We hope to give visitors a sense of contemporary Australia, which is culturally diverse, harmonious and technologically sophisticated.
Q. In your opinion, what would be a successful Expo for Australian businesses and the Government?
Success can be measured from many different perspectives. A key success criterion for me personally is that we do our country proud by showcasing to the millions of international expo visitors the best of what Australia has to offer.

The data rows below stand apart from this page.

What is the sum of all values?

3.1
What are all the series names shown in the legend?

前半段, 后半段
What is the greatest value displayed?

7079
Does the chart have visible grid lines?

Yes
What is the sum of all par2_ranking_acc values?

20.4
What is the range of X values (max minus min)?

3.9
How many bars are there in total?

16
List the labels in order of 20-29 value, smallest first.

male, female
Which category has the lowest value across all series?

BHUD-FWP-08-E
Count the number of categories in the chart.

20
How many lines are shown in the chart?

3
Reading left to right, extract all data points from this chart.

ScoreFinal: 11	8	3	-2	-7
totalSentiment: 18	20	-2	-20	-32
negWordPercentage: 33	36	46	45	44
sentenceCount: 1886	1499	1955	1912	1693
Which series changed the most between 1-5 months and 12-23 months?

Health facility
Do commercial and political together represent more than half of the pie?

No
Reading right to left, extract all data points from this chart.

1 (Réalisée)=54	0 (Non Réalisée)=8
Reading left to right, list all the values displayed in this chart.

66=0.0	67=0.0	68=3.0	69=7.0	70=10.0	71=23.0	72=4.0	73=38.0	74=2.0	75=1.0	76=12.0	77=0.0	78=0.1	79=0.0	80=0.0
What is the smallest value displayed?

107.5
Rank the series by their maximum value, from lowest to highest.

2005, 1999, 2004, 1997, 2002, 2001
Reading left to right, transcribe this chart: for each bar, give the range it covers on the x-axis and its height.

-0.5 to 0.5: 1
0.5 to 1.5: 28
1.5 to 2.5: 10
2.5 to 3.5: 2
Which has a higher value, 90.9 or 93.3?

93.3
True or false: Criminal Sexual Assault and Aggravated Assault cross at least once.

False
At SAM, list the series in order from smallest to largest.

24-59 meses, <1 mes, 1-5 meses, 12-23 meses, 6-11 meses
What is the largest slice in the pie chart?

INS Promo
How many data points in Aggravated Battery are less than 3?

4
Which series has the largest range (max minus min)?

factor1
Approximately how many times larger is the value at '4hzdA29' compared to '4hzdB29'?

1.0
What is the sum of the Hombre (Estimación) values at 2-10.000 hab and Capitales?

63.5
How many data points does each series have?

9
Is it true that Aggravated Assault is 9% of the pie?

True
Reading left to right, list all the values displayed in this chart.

Expo 2020 Dubai is an exceptional project and does not fit easily into traditional indicators of success, so measuring impact and value over time will be challenging. As a Government, we hope to give visitors a sense of the country beyond stereotypes by projecting contemporary Australia, which is culturally diverse and harmonious, and technologically sophisticated. Our aim is to utilise Australia’s presence at Expo to support Australian business seeking new export markets and supply chains in the post-COVID-19 world. The team will do this by strengthening ties and deepening relationships between Australia, the UAE, broader Middle East and beyond, and by cultivating and nurturing new areas of cooperation and exchange. We will promote bilateral and regional trade and economic cooperation by raising awareness of Australia’s economic achievements and strengths in major export sectors. Expo 2020 Dubai will highlight Australia’s credentials as an innovative nation with excellent education, training and scientific research capabilities as well as seek to increase awareness of Australia as an exciting travel destination. The success of these efforts will become apparent over time.
In terms of short-term success, we have internal benchmarks that we are working towards. Such benchmarks include attracting 2.5 million visitors to the pavilion over the six months of Expo; strong participation in the pavilion’s Business Program; up to 130 trade and investment events in our pavilion function space; and strong communications and public-relations engagement that will effectively enhance the reputation of the nation.